* **Task prompt**:
List every line below containing "Paket".

* **Exercise input**:

******************************

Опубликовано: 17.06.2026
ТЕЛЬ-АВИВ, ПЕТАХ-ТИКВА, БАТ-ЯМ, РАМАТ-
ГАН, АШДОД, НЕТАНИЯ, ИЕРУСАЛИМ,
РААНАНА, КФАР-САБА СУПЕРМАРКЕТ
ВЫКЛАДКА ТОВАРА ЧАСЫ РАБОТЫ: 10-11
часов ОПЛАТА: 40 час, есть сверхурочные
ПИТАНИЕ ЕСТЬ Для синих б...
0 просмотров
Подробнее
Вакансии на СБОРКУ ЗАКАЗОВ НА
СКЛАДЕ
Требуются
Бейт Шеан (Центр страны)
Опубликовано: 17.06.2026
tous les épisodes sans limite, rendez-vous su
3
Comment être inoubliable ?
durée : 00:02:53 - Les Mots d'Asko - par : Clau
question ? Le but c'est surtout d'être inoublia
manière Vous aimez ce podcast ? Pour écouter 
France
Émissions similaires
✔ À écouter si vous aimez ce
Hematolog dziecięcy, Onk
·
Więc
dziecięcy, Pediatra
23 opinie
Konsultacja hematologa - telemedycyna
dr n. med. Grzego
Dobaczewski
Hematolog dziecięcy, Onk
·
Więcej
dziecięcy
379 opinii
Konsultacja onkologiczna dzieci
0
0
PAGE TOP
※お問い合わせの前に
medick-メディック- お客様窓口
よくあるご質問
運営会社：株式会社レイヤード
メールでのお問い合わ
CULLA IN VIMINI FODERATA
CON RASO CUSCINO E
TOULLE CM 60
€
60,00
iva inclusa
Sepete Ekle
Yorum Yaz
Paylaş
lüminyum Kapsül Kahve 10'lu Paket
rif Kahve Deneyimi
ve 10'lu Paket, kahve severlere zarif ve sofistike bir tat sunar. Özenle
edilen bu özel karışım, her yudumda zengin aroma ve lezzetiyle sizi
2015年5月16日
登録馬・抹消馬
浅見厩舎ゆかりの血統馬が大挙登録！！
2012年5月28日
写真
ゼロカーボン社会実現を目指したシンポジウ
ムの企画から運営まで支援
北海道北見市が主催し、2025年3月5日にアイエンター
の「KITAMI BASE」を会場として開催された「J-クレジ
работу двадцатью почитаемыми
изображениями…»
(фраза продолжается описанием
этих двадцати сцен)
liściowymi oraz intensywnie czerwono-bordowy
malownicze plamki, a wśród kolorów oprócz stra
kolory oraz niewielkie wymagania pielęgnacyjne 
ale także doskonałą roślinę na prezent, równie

******************************

* **Result of this exercise**:
lüminyum Kapsül Kahve 10'lu Paket
ve 10'lu Paket, kahve severlere zarif ve sofistike bir tat sunar. Özenle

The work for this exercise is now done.